AHMEDABAD: The word doing the rounds in the Congress is that if the party were to lose the Assembly by-election at Sabarmati, it would be more because of opposition within the party than because of the BJP.

The biggest fear for many Congressmen is that if Narhari Amin wins the elections, it would be a gain for the Janata Dal (JD) group and of course, for Yatin Oza, more than the Congress (read 'Original Congress') per se. And this groupism has been evident at the poll campaigns in the Sabarkantha parliamentary and Sabarmati Assembly constituencies, but more so, in the latter.
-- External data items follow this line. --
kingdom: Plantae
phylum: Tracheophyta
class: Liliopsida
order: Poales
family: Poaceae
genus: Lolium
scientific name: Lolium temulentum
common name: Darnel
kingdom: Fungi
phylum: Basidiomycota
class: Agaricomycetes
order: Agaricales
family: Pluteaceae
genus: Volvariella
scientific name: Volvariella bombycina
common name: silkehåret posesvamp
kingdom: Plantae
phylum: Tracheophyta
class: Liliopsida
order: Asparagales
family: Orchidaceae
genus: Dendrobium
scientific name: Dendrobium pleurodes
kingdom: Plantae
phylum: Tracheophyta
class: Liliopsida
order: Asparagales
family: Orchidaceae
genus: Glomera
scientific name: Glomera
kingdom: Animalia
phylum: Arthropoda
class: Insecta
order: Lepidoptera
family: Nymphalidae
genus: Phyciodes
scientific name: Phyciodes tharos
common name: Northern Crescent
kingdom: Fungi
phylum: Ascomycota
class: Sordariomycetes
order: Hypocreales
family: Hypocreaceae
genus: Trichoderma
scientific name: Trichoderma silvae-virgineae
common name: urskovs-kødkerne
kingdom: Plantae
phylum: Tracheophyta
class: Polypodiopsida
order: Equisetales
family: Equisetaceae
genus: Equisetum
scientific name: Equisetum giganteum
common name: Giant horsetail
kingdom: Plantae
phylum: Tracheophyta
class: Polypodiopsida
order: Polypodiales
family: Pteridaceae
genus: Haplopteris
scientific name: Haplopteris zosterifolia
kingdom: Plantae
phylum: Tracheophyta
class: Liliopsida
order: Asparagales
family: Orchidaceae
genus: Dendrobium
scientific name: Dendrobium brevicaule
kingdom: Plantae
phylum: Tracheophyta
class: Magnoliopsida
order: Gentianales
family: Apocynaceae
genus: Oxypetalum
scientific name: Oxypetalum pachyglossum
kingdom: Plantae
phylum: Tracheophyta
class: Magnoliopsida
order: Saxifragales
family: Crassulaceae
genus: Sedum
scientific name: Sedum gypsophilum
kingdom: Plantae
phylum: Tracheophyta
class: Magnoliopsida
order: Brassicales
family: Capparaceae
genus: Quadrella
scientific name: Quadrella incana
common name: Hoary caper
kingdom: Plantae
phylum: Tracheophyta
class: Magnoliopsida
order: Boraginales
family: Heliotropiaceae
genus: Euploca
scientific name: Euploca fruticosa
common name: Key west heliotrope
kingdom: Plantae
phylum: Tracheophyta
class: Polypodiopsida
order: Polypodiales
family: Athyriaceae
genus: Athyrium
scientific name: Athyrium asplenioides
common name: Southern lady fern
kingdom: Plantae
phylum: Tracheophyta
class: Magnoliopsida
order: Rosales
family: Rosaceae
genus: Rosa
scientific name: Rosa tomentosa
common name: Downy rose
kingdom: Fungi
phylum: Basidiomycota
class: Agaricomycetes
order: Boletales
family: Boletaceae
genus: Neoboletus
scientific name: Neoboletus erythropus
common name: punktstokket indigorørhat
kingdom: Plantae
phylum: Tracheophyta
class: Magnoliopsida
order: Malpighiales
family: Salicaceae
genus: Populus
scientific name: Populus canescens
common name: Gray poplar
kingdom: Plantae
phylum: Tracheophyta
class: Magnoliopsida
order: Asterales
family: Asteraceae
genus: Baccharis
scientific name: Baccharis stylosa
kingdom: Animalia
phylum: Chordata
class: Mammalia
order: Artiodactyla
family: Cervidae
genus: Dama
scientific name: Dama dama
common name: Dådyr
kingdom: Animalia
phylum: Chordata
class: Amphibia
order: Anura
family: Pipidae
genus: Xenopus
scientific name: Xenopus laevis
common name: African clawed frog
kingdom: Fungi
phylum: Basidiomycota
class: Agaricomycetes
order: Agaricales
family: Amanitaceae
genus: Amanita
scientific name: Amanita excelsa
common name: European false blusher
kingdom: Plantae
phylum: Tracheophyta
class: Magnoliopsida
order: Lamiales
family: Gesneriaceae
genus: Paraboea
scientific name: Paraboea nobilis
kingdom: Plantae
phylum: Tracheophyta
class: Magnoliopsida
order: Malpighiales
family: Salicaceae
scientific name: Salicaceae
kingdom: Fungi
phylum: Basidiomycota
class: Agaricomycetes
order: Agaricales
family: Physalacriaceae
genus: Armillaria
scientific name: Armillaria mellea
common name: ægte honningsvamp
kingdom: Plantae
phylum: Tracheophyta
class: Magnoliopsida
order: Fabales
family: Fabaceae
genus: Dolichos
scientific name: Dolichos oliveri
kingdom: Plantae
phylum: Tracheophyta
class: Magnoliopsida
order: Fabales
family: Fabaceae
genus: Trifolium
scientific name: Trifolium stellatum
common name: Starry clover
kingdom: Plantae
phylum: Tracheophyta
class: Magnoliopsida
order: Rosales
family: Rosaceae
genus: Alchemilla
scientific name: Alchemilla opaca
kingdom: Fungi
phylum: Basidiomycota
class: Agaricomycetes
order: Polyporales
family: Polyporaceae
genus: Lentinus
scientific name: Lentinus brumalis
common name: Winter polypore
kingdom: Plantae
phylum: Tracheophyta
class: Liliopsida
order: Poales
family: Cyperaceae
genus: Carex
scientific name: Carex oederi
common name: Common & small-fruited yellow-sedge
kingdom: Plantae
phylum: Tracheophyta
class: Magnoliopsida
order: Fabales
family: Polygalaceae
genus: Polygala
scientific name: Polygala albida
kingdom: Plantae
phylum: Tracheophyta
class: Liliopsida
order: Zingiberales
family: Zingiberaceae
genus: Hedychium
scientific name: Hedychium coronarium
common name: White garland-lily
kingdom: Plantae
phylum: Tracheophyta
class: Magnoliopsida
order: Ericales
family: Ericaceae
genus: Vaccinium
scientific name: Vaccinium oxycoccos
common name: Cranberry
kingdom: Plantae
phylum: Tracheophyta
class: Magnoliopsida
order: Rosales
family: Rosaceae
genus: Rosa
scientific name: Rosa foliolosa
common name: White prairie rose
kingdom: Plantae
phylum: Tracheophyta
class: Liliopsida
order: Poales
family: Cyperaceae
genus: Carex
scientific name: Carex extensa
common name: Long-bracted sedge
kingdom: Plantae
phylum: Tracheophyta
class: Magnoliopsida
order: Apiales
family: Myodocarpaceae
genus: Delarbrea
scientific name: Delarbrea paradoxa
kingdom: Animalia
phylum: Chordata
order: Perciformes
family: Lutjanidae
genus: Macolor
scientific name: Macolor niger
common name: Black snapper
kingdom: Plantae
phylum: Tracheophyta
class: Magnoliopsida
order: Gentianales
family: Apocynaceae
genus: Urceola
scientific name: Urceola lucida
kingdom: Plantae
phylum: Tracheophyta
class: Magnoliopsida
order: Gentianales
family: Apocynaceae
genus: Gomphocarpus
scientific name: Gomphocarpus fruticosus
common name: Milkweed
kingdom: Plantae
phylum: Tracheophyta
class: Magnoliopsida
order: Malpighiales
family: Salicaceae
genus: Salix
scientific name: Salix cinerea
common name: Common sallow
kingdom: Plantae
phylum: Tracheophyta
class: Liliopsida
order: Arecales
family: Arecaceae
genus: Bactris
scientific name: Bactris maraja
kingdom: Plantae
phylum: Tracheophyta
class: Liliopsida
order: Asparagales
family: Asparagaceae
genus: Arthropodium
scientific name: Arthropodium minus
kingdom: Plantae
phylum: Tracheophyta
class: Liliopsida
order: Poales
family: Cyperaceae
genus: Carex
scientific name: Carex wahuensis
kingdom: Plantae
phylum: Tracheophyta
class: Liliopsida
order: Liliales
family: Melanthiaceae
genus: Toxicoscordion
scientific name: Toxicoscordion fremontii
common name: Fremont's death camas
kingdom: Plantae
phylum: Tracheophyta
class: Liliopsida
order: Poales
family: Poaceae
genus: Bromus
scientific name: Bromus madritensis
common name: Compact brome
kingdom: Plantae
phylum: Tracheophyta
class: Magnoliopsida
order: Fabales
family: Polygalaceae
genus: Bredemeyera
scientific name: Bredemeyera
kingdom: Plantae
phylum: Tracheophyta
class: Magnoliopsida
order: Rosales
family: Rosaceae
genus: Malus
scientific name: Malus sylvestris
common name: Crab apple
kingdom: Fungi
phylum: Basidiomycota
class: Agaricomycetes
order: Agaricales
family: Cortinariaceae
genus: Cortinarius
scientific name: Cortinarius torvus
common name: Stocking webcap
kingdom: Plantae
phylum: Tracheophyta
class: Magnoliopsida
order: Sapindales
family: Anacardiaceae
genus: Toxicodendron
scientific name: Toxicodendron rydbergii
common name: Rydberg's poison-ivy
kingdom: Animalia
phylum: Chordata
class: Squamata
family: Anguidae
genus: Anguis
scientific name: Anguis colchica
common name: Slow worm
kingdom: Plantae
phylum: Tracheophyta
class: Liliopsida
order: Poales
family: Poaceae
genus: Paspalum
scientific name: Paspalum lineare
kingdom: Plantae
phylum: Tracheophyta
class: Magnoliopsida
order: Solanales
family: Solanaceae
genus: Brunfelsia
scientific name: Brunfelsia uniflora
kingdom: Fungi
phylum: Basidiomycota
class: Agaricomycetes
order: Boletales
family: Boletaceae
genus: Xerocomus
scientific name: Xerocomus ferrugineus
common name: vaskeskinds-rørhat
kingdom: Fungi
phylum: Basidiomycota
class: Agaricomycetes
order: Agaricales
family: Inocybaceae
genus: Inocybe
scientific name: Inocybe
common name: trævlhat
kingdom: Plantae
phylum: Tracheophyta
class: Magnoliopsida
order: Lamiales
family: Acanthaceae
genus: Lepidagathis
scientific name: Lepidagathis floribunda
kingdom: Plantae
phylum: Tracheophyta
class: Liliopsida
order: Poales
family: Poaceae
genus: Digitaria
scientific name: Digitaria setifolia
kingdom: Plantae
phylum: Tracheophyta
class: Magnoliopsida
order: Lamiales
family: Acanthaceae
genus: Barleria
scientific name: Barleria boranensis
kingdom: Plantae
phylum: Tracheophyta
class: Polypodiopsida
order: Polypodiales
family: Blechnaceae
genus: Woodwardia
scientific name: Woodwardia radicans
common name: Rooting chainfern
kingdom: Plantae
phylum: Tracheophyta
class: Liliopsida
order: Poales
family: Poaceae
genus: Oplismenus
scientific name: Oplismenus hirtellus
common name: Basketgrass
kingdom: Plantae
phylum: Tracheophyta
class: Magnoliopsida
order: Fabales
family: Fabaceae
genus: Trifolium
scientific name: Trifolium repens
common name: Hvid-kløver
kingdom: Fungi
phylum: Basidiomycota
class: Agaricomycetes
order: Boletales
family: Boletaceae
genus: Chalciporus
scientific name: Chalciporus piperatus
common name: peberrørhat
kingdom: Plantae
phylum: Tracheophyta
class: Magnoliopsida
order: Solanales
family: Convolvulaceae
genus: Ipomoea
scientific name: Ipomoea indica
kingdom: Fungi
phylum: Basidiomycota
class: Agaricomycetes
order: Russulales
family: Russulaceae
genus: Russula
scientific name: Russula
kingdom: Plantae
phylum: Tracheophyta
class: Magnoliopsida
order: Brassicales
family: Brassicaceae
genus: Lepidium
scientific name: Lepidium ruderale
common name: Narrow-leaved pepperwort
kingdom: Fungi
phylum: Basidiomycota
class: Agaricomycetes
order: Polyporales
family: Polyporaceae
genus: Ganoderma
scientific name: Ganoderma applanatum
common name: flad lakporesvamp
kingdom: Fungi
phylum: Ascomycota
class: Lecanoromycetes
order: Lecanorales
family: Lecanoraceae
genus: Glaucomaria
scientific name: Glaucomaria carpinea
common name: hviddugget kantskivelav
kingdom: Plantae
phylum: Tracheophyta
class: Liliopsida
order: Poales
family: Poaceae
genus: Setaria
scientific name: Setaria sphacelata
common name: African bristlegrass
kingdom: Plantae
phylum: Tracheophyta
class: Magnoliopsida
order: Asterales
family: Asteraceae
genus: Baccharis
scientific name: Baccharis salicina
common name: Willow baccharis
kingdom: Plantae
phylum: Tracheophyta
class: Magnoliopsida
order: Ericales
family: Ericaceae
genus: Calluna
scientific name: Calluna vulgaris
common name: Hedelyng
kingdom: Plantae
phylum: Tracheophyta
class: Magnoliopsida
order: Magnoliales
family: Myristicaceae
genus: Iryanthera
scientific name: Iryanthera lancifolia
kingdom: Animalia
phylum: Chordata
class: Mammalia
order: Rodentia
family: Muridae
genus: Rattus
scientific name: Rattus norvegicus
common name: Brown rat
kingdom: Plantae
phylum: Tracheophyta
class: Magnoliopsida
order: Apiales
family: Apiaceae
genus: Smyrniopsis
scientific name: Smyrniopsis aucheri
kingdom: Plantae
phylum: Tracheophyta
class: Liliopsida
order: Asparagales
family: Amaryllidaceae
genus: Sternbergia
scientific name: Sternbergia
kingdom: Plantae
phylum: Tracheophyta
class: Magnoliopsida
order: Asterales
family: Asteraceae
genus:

Similarly, Madhusudan Mistry's winning the Sabarkantha seat for the party would be seen as Shankersinh Vaghela's "third man in the Parliament" and once again would mean nothing much for the original Congress, going by the factionalism in the party.

But, who is with who and for what, became clearer during campaigns in both the constituencies, which have become prestige issues not only for the main contesting parties but even for the candidates.

Gujarat Pradesh Congress Committee president Amarsinh Chaudhary's biggest adversary and former chief minister Madhavsinh Solanki did not mind addressing at least two meetings with Vaghela in the Sabarkantha constituency, but his men were hardly seen in Sabarmati for obvious reasons.

One reason could be that Sabarmati is dominated by Kadva Patels, and there was no place for leaders of OBCs and Kshatriyas, which Solanki and Vaghela represent respectively. Moreover, Sabarkantha is also very close to Chaudhary's heart and almost the whole of the Congress (old and merged) were doing their best to work towards Mistry's victory.

At Sabarmati, representative of the JD group in the steering committee of the Congress, Dr Urmila Patel, turned up with colleague Dalsukh Godani at Kali village on Tuesday to add some 'importance' to the campaign, but apart from involvement from these JD colleagues, Amin has had few star campaigners. Contrarily, the BJP has moved in its entire political men and machinery from Saurashtra to campaign for their candidate in Sabarmati.

Thus, Amin's campaign is resting more on the strength of the city Congress and of course, of Oza because of whose resignation, the by-election was warranted. Finally, the equation is that "each to his own".